Sonntag, 31.03.2002

DIE FAHRT DURCH DAS NÄCHTLICHE COLOMBO auf dem Weg zum Flughafen: Es ist das Vollmondfest. Die Menschen strömen in die Tempel, zünden Räucherstäbchen und unzählige kleine Lichter an. Über den Dächern segelt ein satter roter Mond. Die feuchtheiße Luft ist durchtränkt von würzigen Gerüchen: Benzin und Zimt, Meersalz und Curry. Erleuchtete Läden und Imbisskarren fliegen vorbei. Die Sinfonie aus vielstimmigen Hupen, Rufen und Musikfetzen treibt die Nacht voran.

Es waren Wochen sonnensatter Trägheit, aber auch ritueller Sportlichkeit – vom Meereswind durchwehte, träumerische Tage und vom Brandungsrauschen umspülte schweissgecremte Nächte. SRI LANKA, die „Leuchtende“. Die Singhalesen sind ein stolzes, zur romantischen Selbstüberschätzung neigendes Volk. Auf den Streichholzschachteln ist eine Weltkugel abgebildet, auf der die Insel, die etwa so groß wie Bayern ist, dominierend und völlig überproportioniert im indischen Ozean thront. Daß „das Blut des Löwen“ (singha = Löwe; lee = Blut) in ihren Adern fliesst, fassen die Singhalesen keineswegs bildhaft auf. SRI LANKA ist eine Welt, die einen prallen, überreifen Zauber verströmt, aber auch voller innerer Widersprüche ist - schillernd zwischen Armut und Anmut.
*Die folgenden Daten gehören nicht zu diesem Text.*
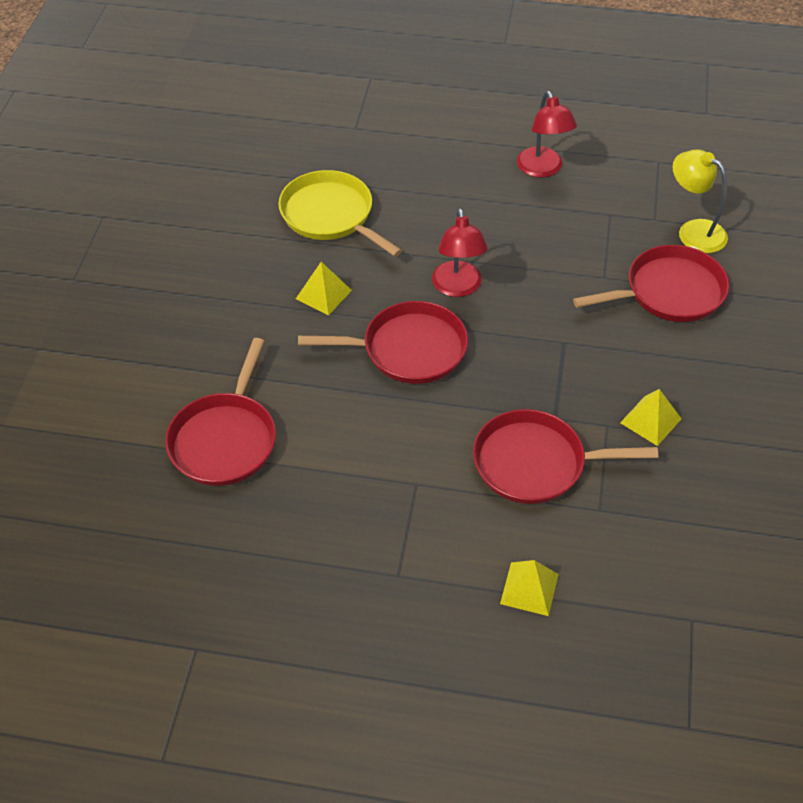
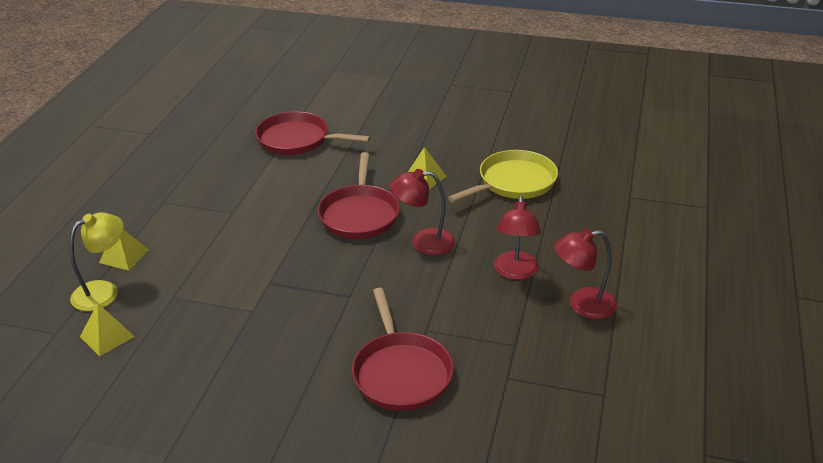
camera: 95 degrees right, 15 degrees down
(500, 214) = (515, 272): none -> red lamp
(535, 463) = (229, 268): red pan -> none
(650, 420) = (249, 337): yellow pyramid -> yellow pyramid (107, 336)
(693, 231) = (488, 406): yellow lamp -> yellow lamp (104, 291)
Die Nerven zerfetzende Fahrt von Colombo in den Süden: Es ist Landessitte, buchstäblich überall zu überholen, auch in den uneinsehbarsten Kurven. Auf die Spitze getrieben wird die Action, wenn nicht nur die entgegenkommenden Trucks mit ihrem Gehupe und wildem Fernlichtflackern unsere Aufmerksamkeit fesseln, sondern die Situation noch durch wendende Tuc Tucs (eine Art Motorroller-Rikscha), kreuzende, mit zwei Leuten besetzte Fahrräder und auf der Fahrbahn stehende Kühe komplettiert wird. Es ist ein Gefühlscocktail aus übermüdeter Schicksalsergebenheit und jähen Adrenalinstößen. Zwischen Slumdächern blitzt immer wieder der phosphoreszierend grüne indische Ozean auf. „Mister Anton“ zeigt uns stolz das riesige neue Kraftwerk, das zwar seit Jahren fertig, aber aus unklaren Gründen nicht in Betrieb ist, weshalb das Leben morgens und abends einige Stunden durch Kerzen, Gaslampen und Notstromaggregate gespeist wird. „Power Cut“ – der erste SRI-LANKA-Begriff, den man lernt.
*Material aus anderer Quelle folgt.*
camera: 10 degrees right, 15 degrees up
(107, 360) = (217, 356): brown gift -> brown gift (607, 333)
Im Moment trifft man dort nur wenige Touristen. Die Selbstmordattentate auf dem Flughafen von Colombo im letzten Jahr haben den ohnehin dünnen Strom von westlichen Reisenden zu einem dünnen Rinnsal verkümmern lassen. Das, obwohl in dem seit 20 Jahren dauernden Bürgerkrieg zwischen der singhalesischen Armee und der Volksgruppe der Tamilen seit drei Monaten ein Waffenstillstand hält. Friedensverhandlungen mit den ursprünglich aus Indien stammenden und im Gegensatz zu den buddhistischen Singhalesen hinduistischen Tamilen haben begonnen. Überall ist vorsichtiger Optimismus spürbar, daß der ermüdende Krieg, der von keiner Seite gewonnen werden kann, nun ein Ende hat.
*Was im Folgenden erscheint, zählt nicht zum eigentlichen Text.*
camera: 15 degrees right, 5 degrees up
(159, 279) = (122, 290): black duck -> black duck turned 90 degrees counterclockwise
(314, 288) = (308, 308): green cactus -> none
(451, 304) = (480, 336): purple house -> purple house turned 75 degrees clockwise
Der turmhohe Buddha, in dessen Innerem unzählige Szenen aus den 500 Leben des Erleuchteten abgebildet sind, die Streifzüge durch die Dschungeldörfer, die Albino-Meeresschildkröte, der türkisgrüne Eisvogel, die alten holländischen Münzen, die ich in der Nähe des Forts von Galle erstanden habe, der delikate Lobster, die Friedhöfe am Strassenrand: eine schwarzbraune Kuh grast zwischen gekachelten Grabsteinen, über einen ist Wäsche zum Trocknen gehängt, auf zwei anderen sitzen rauchend junge Männer, die auf den Bus warten. Die Star-Wars-Hupe unseres Tuc Tucs, das erhobene Kinn der eleganten Frauen von Matara, die Prozession der Dorfkinder, die uns anstarren wie ein Kalb mit zwei Köpfen.